# Metin
⁂

Anayasa değişikliği için referandum günü geldi…
Bugün AKP’nin 18 madde teklifi ile Anayasa’nın 50’den fazla maddesini değiştirmeyi planladığı Anayasa referandumunda oy kullanacağız.
Bugün Türkiye’nin rejim değişikliğini oylayacağız.
Seçim sürecine bakıldığında yaklaşık iki aydır, AKP’lilerin Evet’i dedirtmek için yapmadıkları kalmadı. Erdoğan da kendi seçim çalışması gibi açılışlardan açılışlara, etkinliklerden etkinliklere giderek Binali Yıldırım’ı aratmadı.
Evetçiler, Hayır diyenlere adeta savaş açtı. Hayır diyenler için terörist dediler, Hayır diyenlerin eşlerinin ve çocuklarının savaş ganimeti olacağını sosyal medyada yazmaya cüret edenler oldu. Belediyelere, muhtarlıklara o bölgeden Hayır çıkması durumunda hiçbir hizmetin götürülmeyeceği tehditleri savuruldu. Hayır çalışması yapanlar bıçaklandı, dövülmek istendi, polis baskısıyla karşılaştı.
***
Peki ne için?
Aslında bu sorunun iki yönü var. Birincisi AKP’nin ya da Evet diyenlerin “ne için” Hayır diyeceklere bu şekilde düşmanlaştırarak davrandığıdır.
Aslında nedeni açık. AKP, baskıyla, korkuyla, torba kanun ve KHK’larla kurmaya çalıştığı rejimi güçlendirmek ve bunu meşru zemine oturtmak istiyor. Ancak Haziran Direnişi’nde de kendini gösteren toplumun büyük bir kısmının bu değişikliklere karşı olduğunu görüyor, istikrarı sağlayamayan ve toplumdaki meşruiyeti her geçen gün azalan AKP, daha da hırçınlaşıyor….

⁂

# Verilen bilgiler
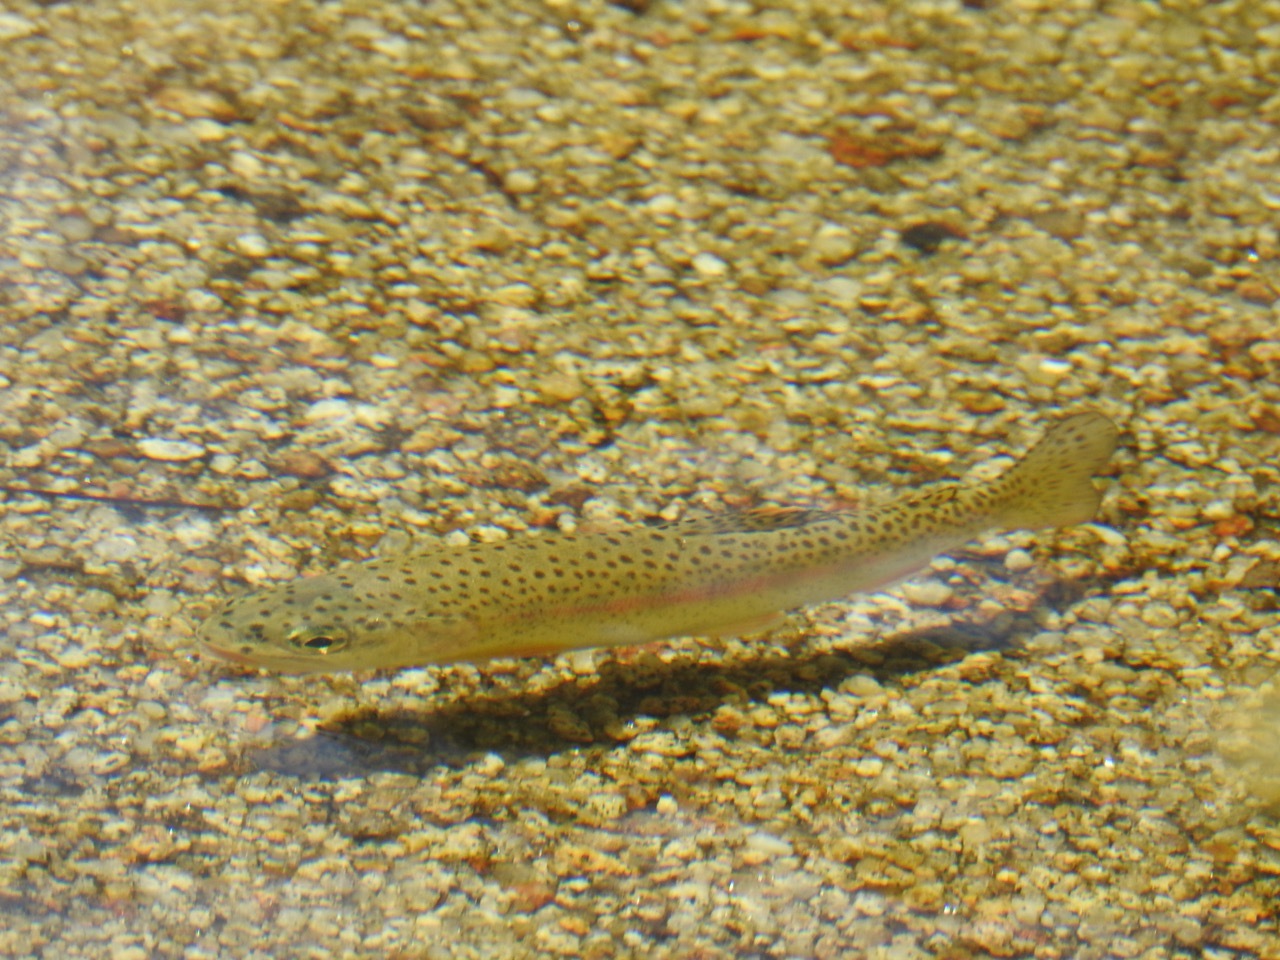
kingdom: Animalia
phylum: Chordata
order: Salmoniformes
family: Salmonidae
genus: Oncorhynchus
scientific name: Oncorhynchus
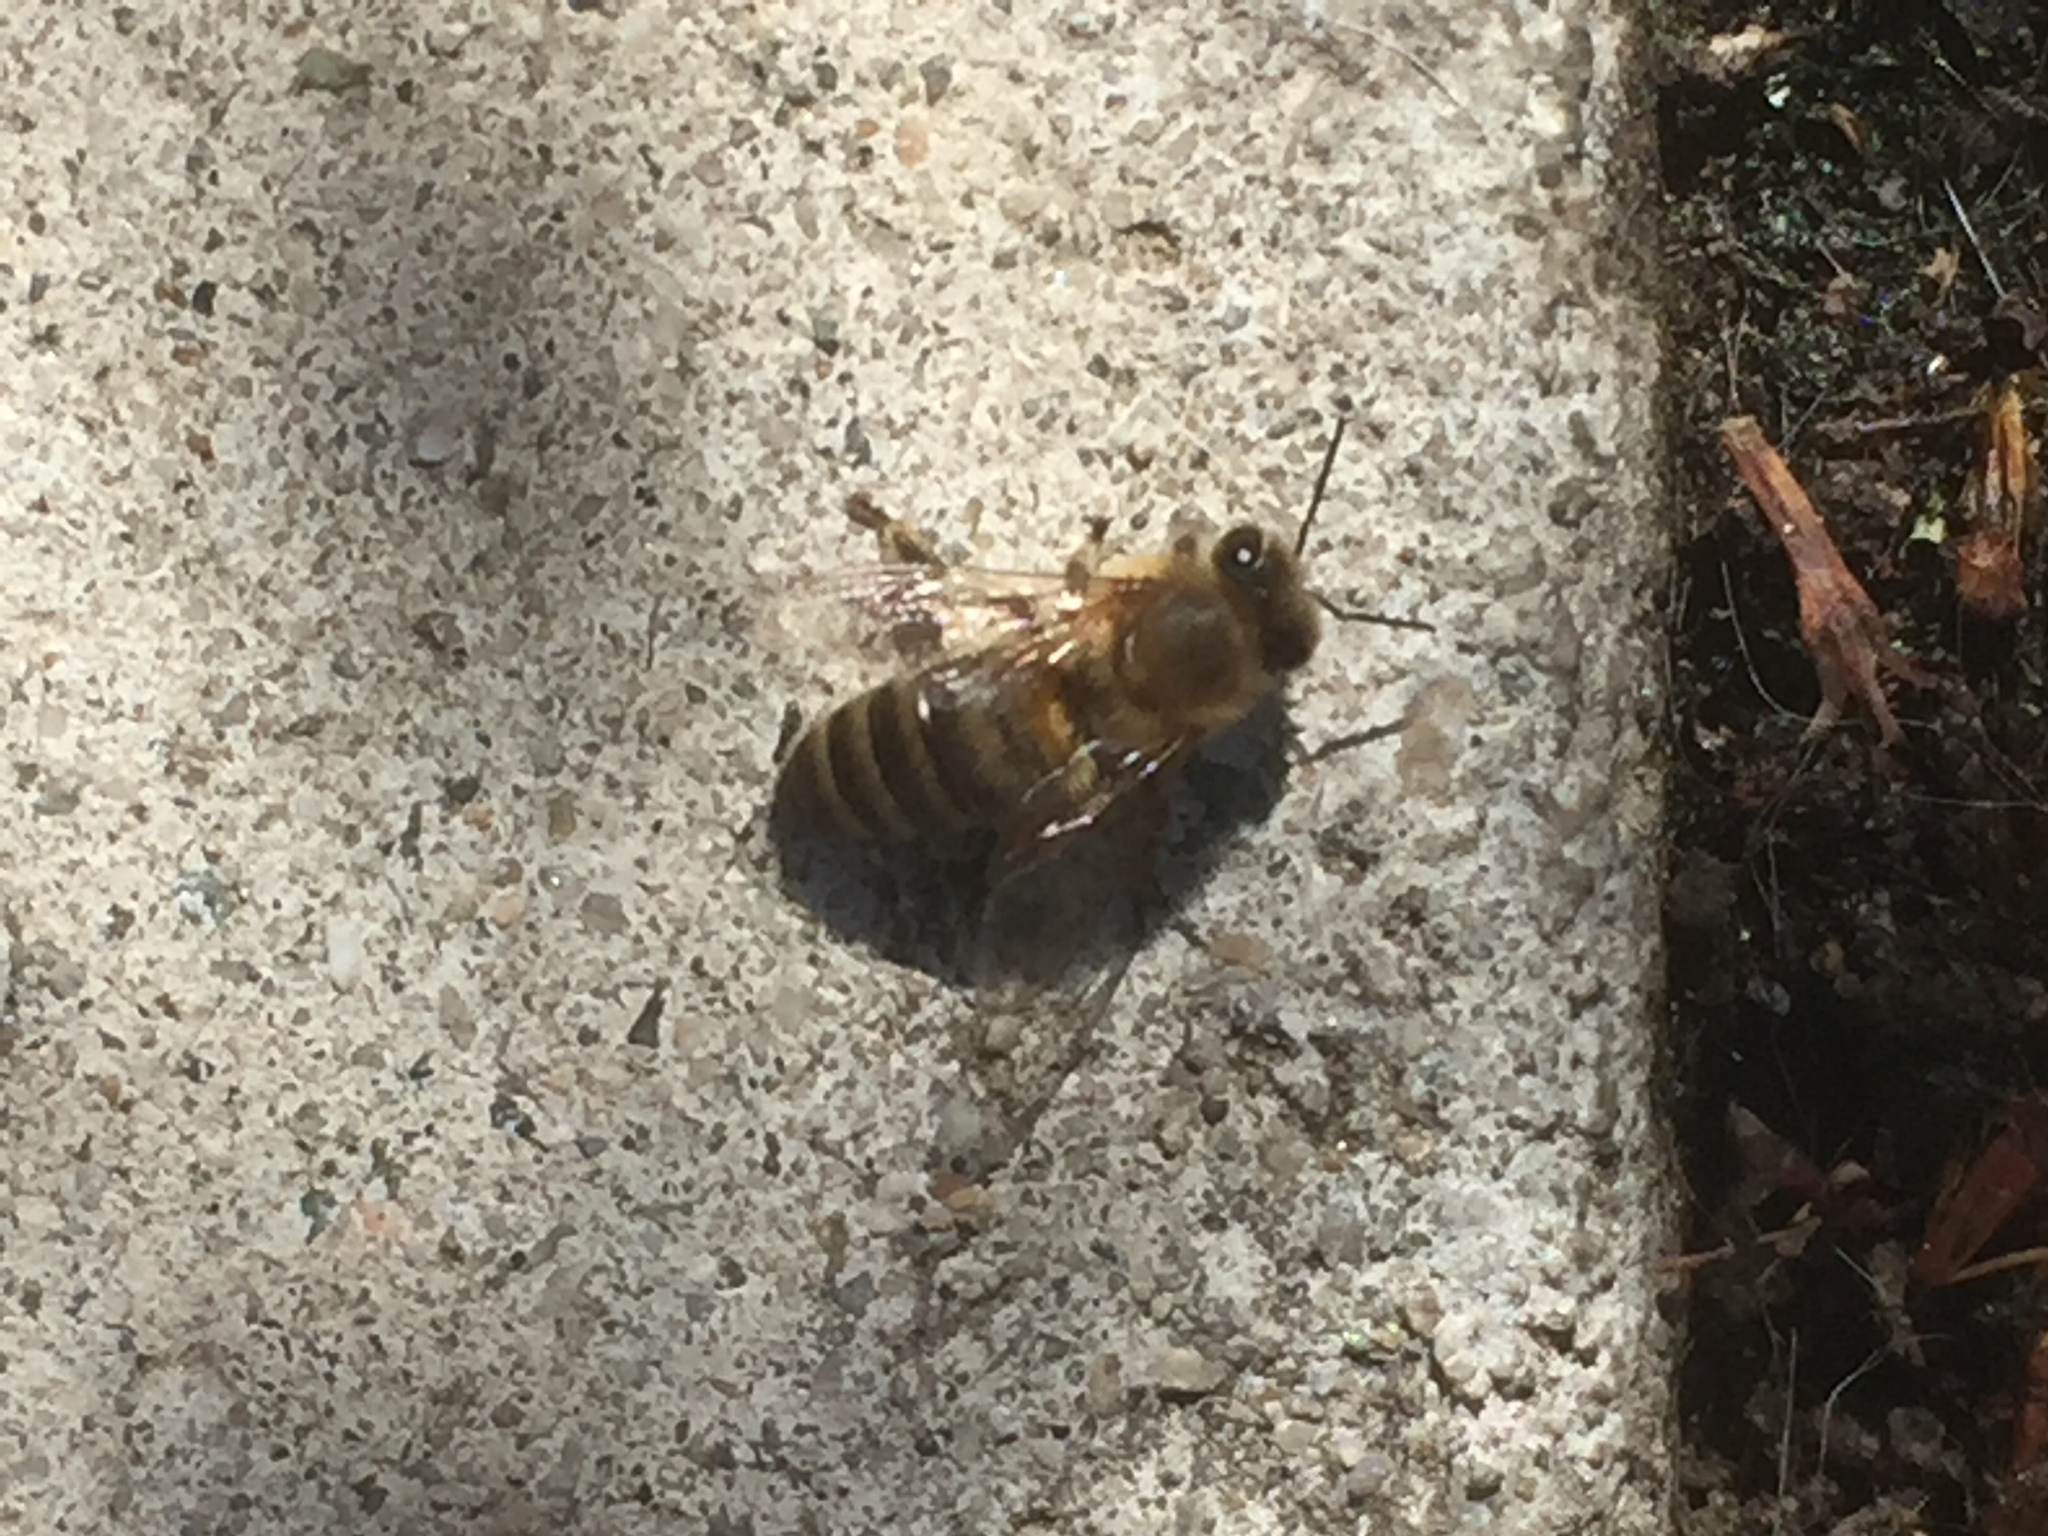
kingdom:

⁂

# Verilen görev
Referandum yazısından "Aslında nedeni açık." sözleriyle başlayıp "daha da hırçınlaşıyor…." sözleriyle biten kısmı hiç değiştirmeden geri ver. Bu malzeme başka bir kaynaktan alınmıştır.

# Sorunun cevabı
Aslında nedeni açık. AKP, baskıyla, korkuyla, torba kanun ve KHK’larla kurmaya çalıştığı rejimi güçlendirmek ve bunu meşru zemine oturtmak istiyor. Ancak Haziran Direnişi’nde de kendini gösteren toplumun büyük bir kısmının bu değişikliklere karşı olduğunu görüyor, istikrarı sağlayamayan ve toplumdaki meşruiyeti her geçen gün azalan AKP, daha da hırçınlaşıyor….